– Что ты, Диночка?
– Смотри… гаджо! Ой, позови скорее Сеньку! Нет, лучше я сама!.. – не договорив, Дина вскочила и бросилась бегом, на ходу крича: – Сенька, Сенька, яв адарик, яв сыгэдыр[31], ну!
Испуганная Мери заглянула в палатку.
Рябченко лежал, приподнявшись на локте, улыбался: из полутьмы ярко блестели зубы. Увидев Мери, просунувшую голову в шатер, он немного смущенно кашлянул. С запинкой поздоровался:
– Добрый вечер…
– Лачи бэльвель…[32] – от растерянности ответила по-цыгански Мери. – Господин… товарищ… Григорий Николаевич, зачем вы поднимаетесь? Вам ни в коем случае нельзя, лягте обратно! Хотите пить? Или приподнять подушку? Или сменить повязку? Дайте я посмотрю… Может, хотите поесть? Я сейчас принесу…
– Нет… спасибо. Все хорошо. Я просто слушал песню. Это ты… это вы пели сейчас?
Мери растерялась окончательно: и оттого, что раненый был так молод, не старше ее погибшего на войне брата, и оттого, что он сам был смущен не меньше ее и не знал, на «вы» или на «ты» обращаться к сунувшейся в шатер цыганской девчонке, и оттого, что пела действительно она… Княжну спас шагнувший в шатер Сенька.
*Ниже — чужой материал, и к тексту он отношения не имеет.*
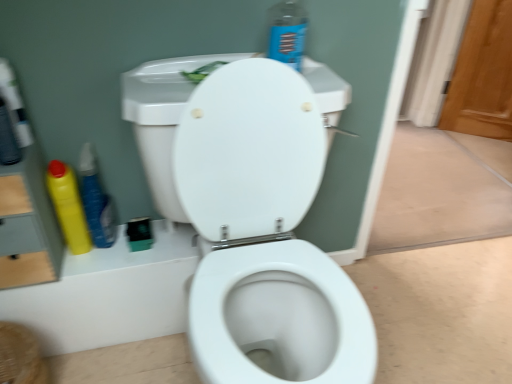
Locate an element on the screen. This screenshot has width=512, height=384. free location to the right of yellow plastic bottle at left, which ranks as the second cleaning product in left-to-right order is located at coordinates (154, 248).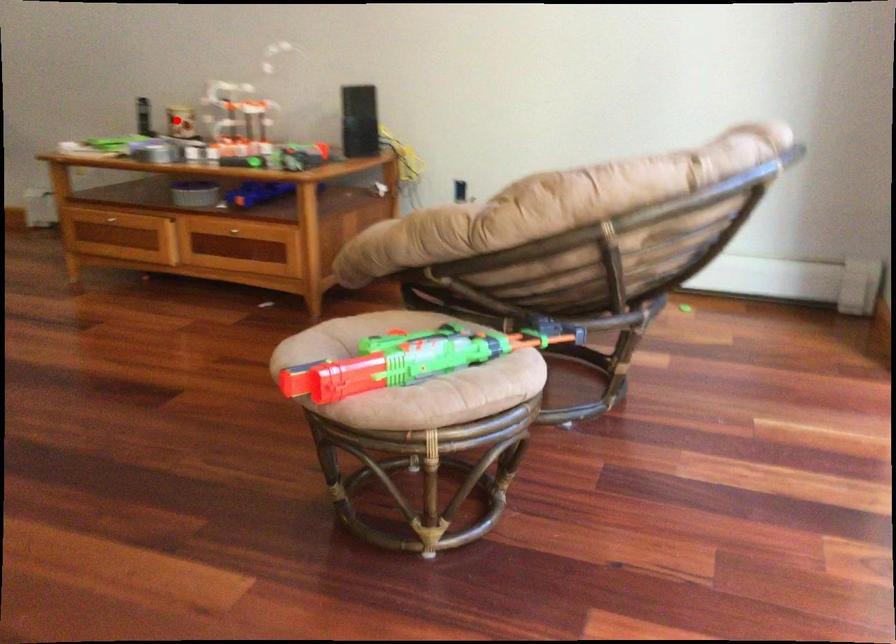
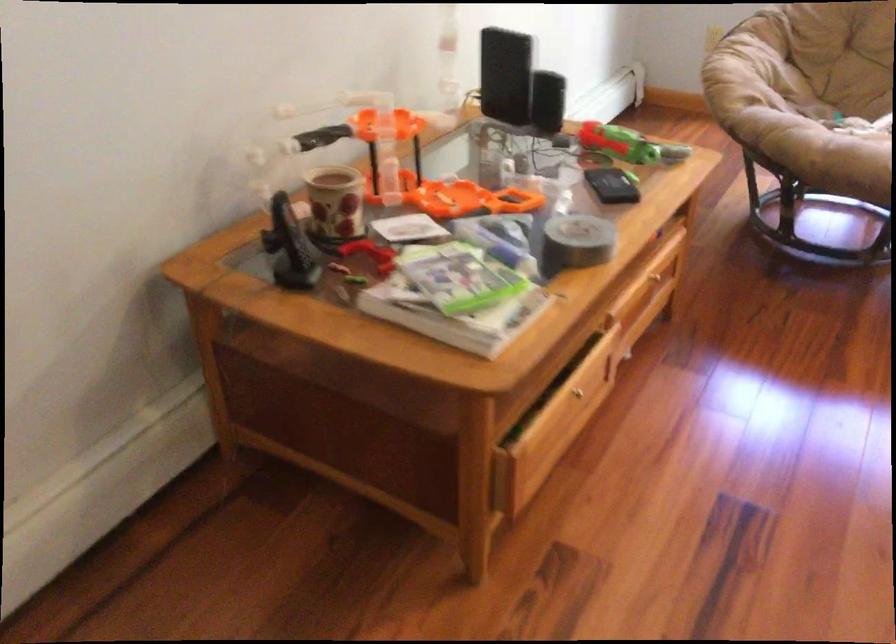
In the second image, find the point that corresponds to the highlighted location in the first image.

(334, 203)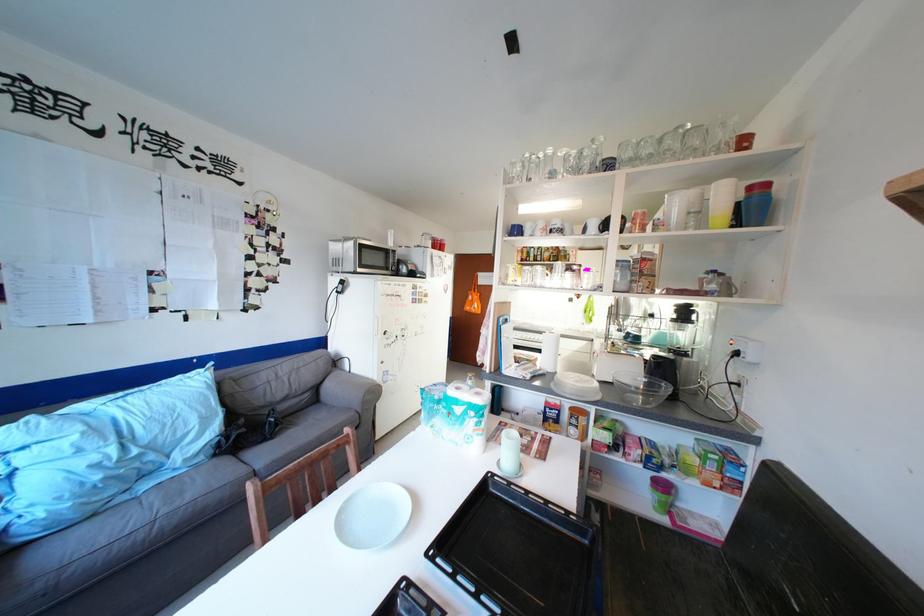
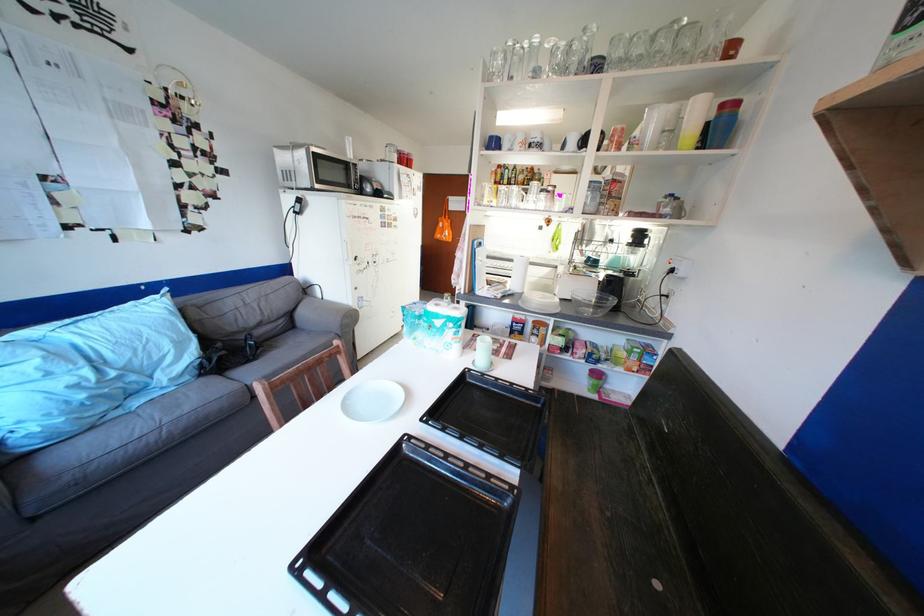
Where in the second image is the point corresponding to point 517,440 from the first image?

(492, 345)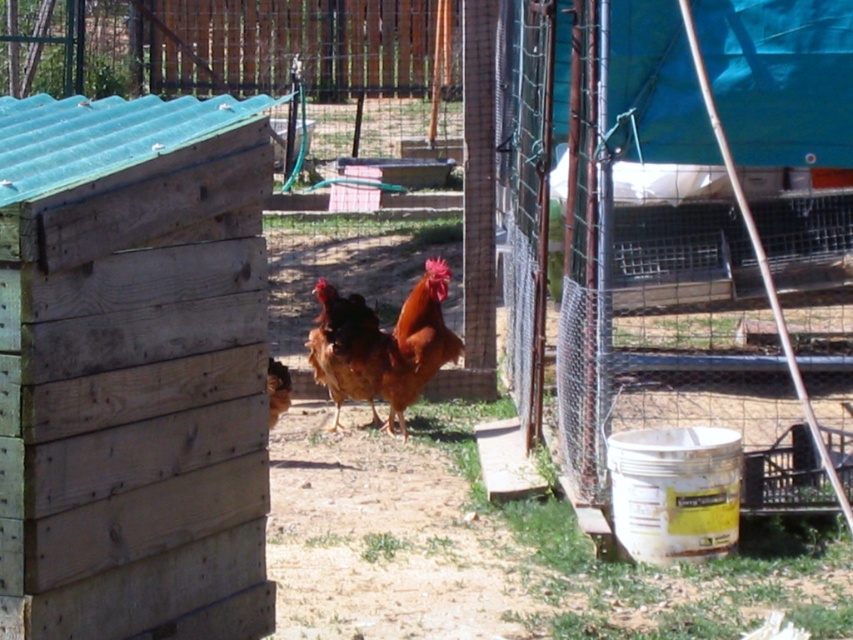
Can you confirm if brown feathered rooster at center is positioned below brown feathered chicken at center?

Incorrect, brown feathered rooster at center is not positioned below brown feathered chicken at center.

Which is in front, point (351, 344) or point (281, 404)?

Positioned in front is point (281, 404).

This screenshot has height=640, width=853. What do you see at coordinates (345, 349) in the screenshot?
I see `brown feathered rooster at center` at bounding box center [345, 349].

Locate an element on the screen. The width and height of the screenshot is (853, 640). brown feathered rooster at center is located at coordinates (345, 349).

Is point (358, 358) positioned before point (374, 358)?

Yes, point (358, 358) is closer to viewer.

Does brown matte chicken at center appear under brown feathered rooster at center?

Yes, brown matte chicken at center is below brown feathered rooster at center.

Where is `brown matte chicken at center`? The height and width of the screenshot is (640, 853). brown matte chicken at center is located at coordinates [x=392, y=339].

Is brown matte chicken at center in front of brown feathered chicken at center?

No, brown matte chicken at center is behind brown feathered chicken at center.

Is brown matte chicken at center bigger than brown feathered chicken at center?

Indeed, brown matte chicken at center has a larger size compared to brown feathered chicken at center.

Measure the distance between point (x=439, y=266) and camera.

A distance of 30.54 feet exists between point (x=439, y=266) and camera.

Where is `brown matte chicken at center`? This screenshot has height=640, width=853. brown matte chicken at center is located at coordinates (392, 339).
– О, товарищ комроты! И уже вскакивать собрался? Не дело это, Григорий Николаевич, вы лежите, лежите! Хотите, я братьев кликну, мы вас из шатра вытащим? Воздуху примете? Сейчас баба моя подойдет, перевяжет заново… Динка! Динка! Где ты там?
Дина не показывалась.
– Мэ коркори скэрава саро[33], морэ, – произнесла Мери, подходя и садясь возле Рябченко. – Покажите грудь. Не шевелитесь. Если будет больно – говорите, не терпите. Сенька, посвети.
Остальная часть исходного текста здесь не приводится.